Methodology:
The COVID-19 ELISA IgG/IgM Antibody Test is an enzyme-linked immunosorbent assay (ELISA). It was developed to detect the presence of human antibodies targeting the viral Nucleocapsid (N) protein.
Specimen and Transport:
Serum whole blood via red top venipuncture draw, capillary blood collected using TAP Blood Collection or capillary blood collected using Mitra Microsampling Devices may be used for this test. Capillary devices are self-administrable, eliminating need for specialized training and minimizing risk due to close contact.
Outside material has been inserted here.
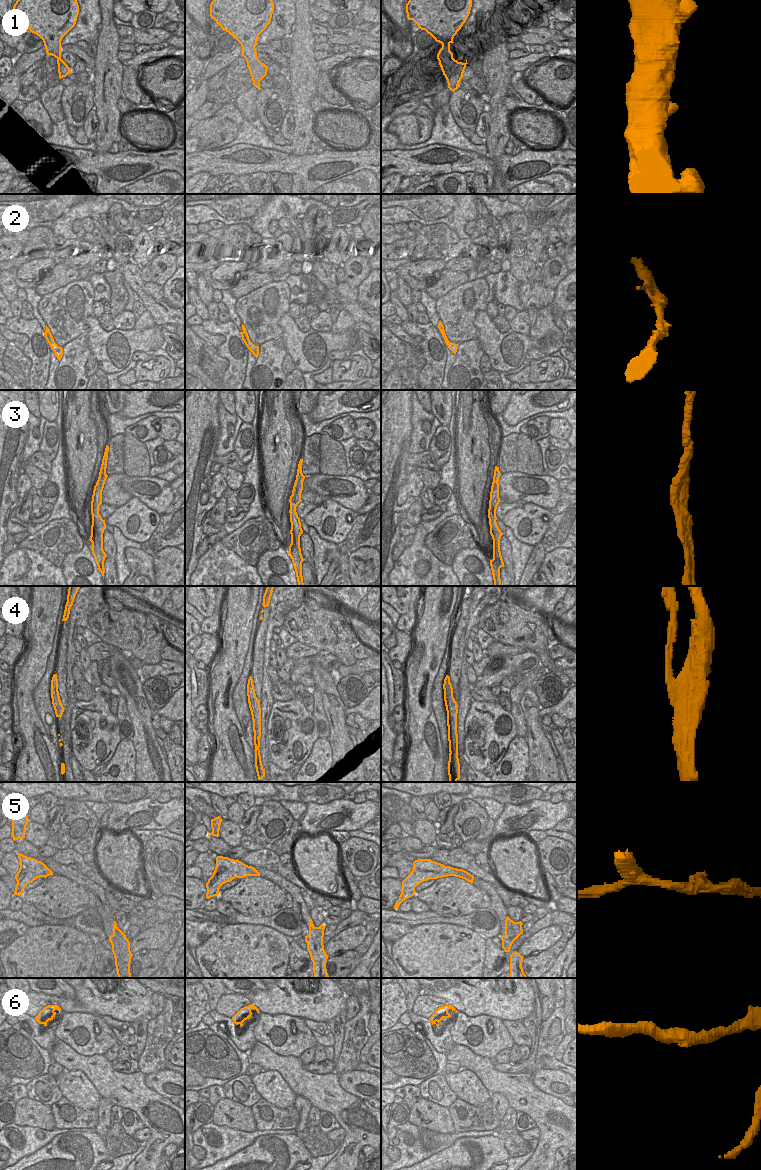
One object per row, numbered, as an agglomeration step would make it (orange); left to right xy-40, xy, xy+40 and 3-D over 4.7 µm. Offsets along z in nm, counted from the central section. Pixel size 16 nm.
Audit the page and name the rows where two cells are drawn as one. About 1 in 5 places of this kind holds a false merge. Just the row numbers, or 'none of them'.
3, 4, 5.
After collection, the specimen is shipped to Phosphorus using included packaging and envelope at ambient temperature.
Turnaround Time:
Within 72 hours from date of receipt at the laboratory
Performance:
Sensitivity: 97.1%
Specificity: 98.2%
Positive Predictive Value: 97.1%
Negative Predictive Value: 98.2%
Clinical & Stability Study:
Clinical Performance: 146 Samples (62 positives and 84 negatives - confirmed by clinical assessment and qPCR testing by 3rd party EUA approved laboratories).
Stability: 10 representative samples were analyzed across 3 collection methods for both IgG and IgM proficiency through simulated temperatures between 22°C and 40°C for up to 72 hours.